As for the article's lighthearted tone... what do you expect? It's written by someone named "Madame Riri".

0 ( +0 / -0 )

Tahoochi, Madame Riri is a website,

http://www.madameriri.com/2014/06/10/%E4%B8%96%E7%95%8C%E3%81%AB%E8%AA%A4%E8%A7%A3%E3%81%95%E3%82%8C%E3%81%A6%E3%81%84%E3%82%8B%E6%97%A5%E6%9C%AC%E3%81%AE%E8%87%AA%E6%AE%BA%E3%80%80%E6%97%A5%E6%9C%AC%E4%BA%BA%E3%81%AA/

nationalistically trying to refute the image of Japan as having a suicide problem. Unfortunately they're talking BS.

0 ( +1 / -1 )

Another thing but people here will probably give me bad ratings because of this....

Why the suicide rate is so high in Japan.. For children the accessibility to alcohol is almost impossible... alcohol to kids.. that is a bad thing but if you think about it other countries (even in the developed ones) the access to alcohol for kids it is somewhat more easy compared to Japan (not that Japan has an air tight control over it either though).

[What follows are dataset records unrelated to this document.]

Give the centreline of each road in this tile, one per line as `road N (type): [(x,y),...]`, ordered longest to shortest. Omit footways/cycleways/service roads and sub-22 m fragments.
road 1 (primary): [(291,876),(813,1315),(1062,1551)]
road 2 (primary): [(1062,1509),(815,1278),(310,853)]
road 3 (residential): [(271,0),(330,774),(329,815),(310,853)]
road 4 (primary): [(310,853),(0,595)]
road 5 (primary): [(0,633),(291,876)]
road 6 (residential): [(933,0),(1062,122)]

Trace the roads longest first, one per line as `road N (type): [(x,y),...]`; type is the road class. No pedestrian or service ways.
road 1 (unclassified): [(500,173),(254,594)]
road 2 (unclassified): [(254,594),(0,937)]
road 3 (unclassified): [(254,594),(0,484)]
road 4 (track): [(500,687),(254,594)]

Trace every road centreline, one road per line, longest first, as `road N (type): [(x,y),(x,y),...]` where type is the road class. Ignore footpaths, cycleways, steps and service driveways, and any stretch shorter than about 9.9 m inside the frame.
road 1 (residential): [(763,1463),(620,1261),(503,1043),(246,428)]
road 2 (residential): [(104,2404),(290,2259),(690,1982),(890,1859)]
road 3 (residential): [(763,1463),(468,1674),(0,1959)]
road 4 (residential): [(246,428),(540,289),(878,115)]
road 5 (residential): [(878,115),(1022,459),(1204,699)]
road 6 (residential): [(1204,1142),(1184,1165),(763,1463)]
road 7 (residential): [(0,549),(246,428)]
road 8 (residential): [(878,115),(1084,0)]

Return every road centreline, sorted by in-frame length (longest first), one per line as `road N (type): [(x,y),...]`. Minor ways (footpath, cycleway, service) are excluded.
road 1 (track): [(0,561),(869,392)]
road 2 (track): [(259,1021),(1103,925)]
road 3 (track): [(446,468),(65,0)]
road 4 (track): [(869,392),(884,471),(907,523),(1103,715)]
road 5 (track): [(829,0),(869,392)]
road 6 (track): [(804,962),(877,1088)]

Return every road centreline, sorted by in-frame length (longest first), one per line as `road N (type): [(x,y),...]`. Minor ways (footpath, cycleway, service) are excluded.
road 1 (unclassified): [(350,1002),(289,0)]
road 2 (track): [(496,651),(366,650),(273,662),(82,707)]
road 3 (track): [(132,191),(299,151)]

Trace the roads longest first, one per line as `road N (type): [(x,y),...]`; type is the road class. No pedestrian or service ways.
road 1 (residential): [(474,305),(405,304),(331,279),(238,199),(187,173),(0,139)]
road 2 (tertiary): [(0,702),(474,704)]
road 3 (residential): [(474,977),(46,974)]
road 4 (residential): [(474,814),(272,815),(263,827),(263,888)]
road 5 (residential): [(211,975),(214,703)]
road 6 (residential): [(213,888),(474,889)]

So access to alcohol to kids... I think is another reason for the suicide rate in kids here... (sadly either option is good).

Another thing, compared to other countries (again even to developed ones) the accessibility to drugs in general in Japan is extremely difficult (virtually impossible). So for people living in Japan the "option" to escape to drugs is virtually nonexistent.

In other parts of the world you can choose between the two evils... So I think that is another reason for the high suicidal rates too

0 ( +0 / -0 )

I find the comments attributing to lower mental health care in Japan a little ironic.

Because when you look at the actual numbers, suicide rates in non-shame based cultures are only about 30-50 percent lower. While at the same time, the same type of desperate folks who wants to get even with society, seems to typically go off killing family and friends in their schools, homes, and workplace.

This of course shows up in the 2,000-3,000 percent higher intentional homicide rate. So I find the hypocrisy of claiming to have superior mental health condition a little hysterical TBH.